Last week’s provincial election will be remembered as a vote for highway development… but not the kind that helps open up rural Ontario to the rest of the province.

Urban Ontario, particularly the 905 area, doesn’t like being stuck in gridlock. And it has a huge number of votes.

To woo that electorate, the Progressive Conservatives proposed a 59-kilometre, $6-billion highway that would cut across the northwest part of the Greater Toronto Area (GTA), mainly serving Mississauga, Brampton and Milton.

I got lost in Milton Tuesday. The new housing there is unreal. I can only imagine the challenges faced by anyone west of Toronto trying to go north or east on a regular basis.

Doug Ford counted on that frustration driving votes. And he, or his advisors, were right.

Now the premier and his to-be-named agriculture, food and rural affairs minister will need to spin the highway as something good for farmers throughout the rest of the province.

I imagine they will say something like the highway it will more efficiently help get the food produced by “hard working regular folks in our beautiful rural areas” into the grocery carts of those in the highly populated 905.

After all, what else can they say?

The Greens, the Liberals and the New Democrats all opposed the highway, as did many environmental groups. Among them, they said it was in the wrong place, it was an idea from the 1950s before public transit was on people’s radar, and it was likely to put more vehicles on the road and increase pollution from exhaust.

Farm groups expressed some concern about farmland being lost because of the proposed highway. But they typically support the Progressive Conservatives. Even though farmland will be lost, they didn’t say much.

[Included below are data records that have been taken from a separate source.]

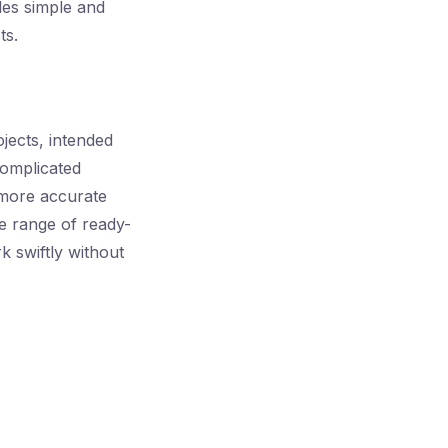
les simple and
ts.
ojects, intended
complicated
 more accurate
e range of ready-
k swiftly without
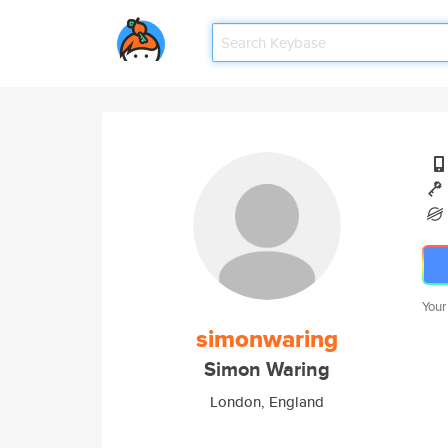
Your
simonwaring
Simon Waring
London, England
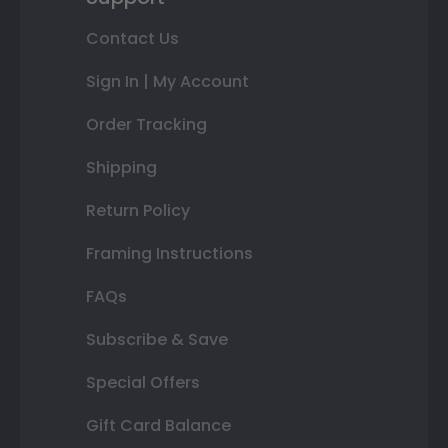
Contact Us
Sign In | My Account
Order Tracking
Shipping
Return Policy
Framing Instructions
FAQs
Subscribe & Save
Special Offers
Gift Card Balance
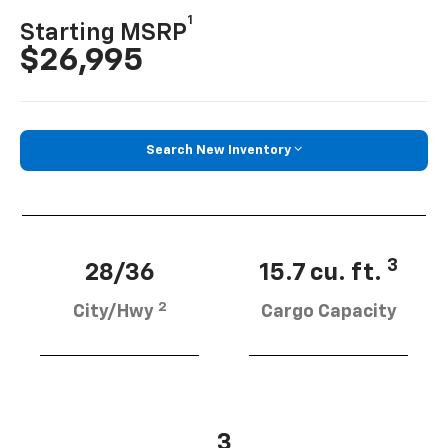
1
Starting MSRP
$26,995
Search New Inventory
3
28/36
15.7 cu. ft.
2
City/Hwy
Cargo Capacity
3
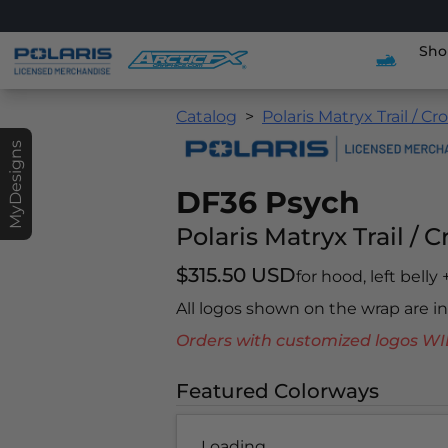
Sho
Catalog
Polaris Matryx Trail / Cr
MyDesigns
DF36 Psych
Polaris Matryx Trail / 
$315.50 USD
for hood, left belly
All logos shown on the wrap are 
Orders with customized logos
Featured Colorways
Loading...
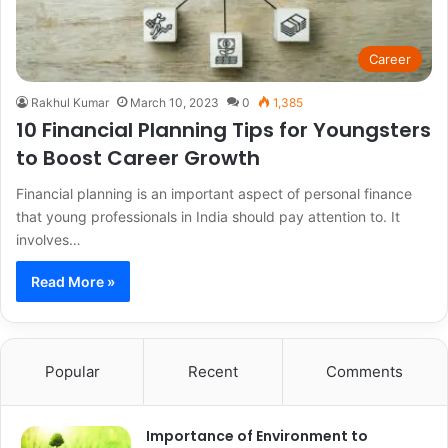
Career
Rakhul Kumar
March 10, 2023
0
1,385
10 Financial Planning Tips for Youngsters
to Boost Career Growth
Financial planning is an important aspect of personal finance
that young professionals in India should pay attention to. It
involves…
Read More »
Popular
Recent
Comments
Importance of Environment to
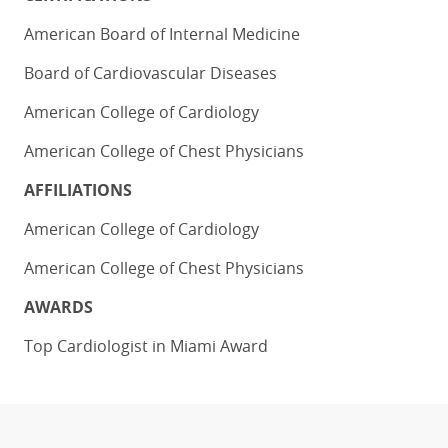
American Board of Internal Medicine
Board of Cardiovascular Diseases
American College of Cardiology
American College of Chest Physicians
AFFILIATIONS
American College of Cardiology
American College of Chest Physicians
AWARDS
Top Cardiologist in Miami Award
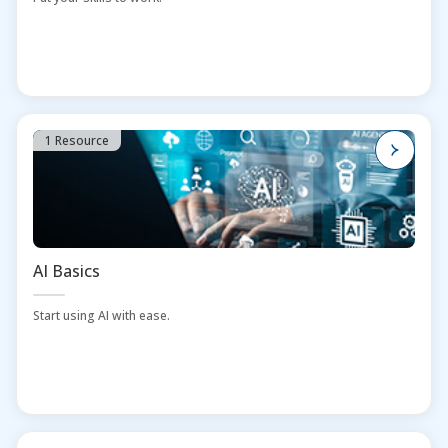
1 Resource
AI Basics
Start using AI with ease.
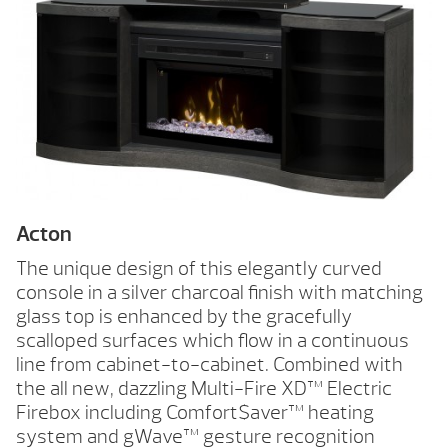
Acton
The unique design of this elegantly curved
console in a silver charcoal finish with matching
glass top is enhanced by the gracefully
scalloped surfaces which flow in a continuous
line from cabinet-to-cabinet. Combined with
the all new, dazzling Multi-Fire XD™ Electric
Firebox including Comfort$aver™ heating
system and gWave™ gesture recognition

To its credit, the Ontario Federation of Agriculture said an agricultural assessment of the project should be conducted. That’s responsible. But the kind of passionate outcry that’s normally heard when farmland is threatened was lacking.

It’s difficult to believe that an agricultural assessment will change the Ford government’s plans. Nor will it evoke much response from farm groups. Environmental groups, yes, who put stock in the Greenbelt. But not farm groups. Politically, there’s too much at stake to oppose the biggest election promise of the party they support.

And when it comes to picking battles, this one is really a sad case. The motivation to push back is dampened by the fact that development is taking precedent to farmland preservation all over the GTA.

A farmer with the Peel Federation of Agriculture who lives outside the Greenbelt told Better Farming magazine that he and others there have been in a holding pattern for 14 years, as development policies ping-ponged back and forth.

They’ve been reluctant to make new investments in their farm because their future is uncertain. And as for their kids coming back to the farm… well, why would they, given the pro-development culture they’re facing?

I think farmers can count on the Ford government for investment. It’s been good at giving them resources for research, in particular.

But if it comes down to either protecting farmland or attracting votes by developing highways, the writing’s on the wall.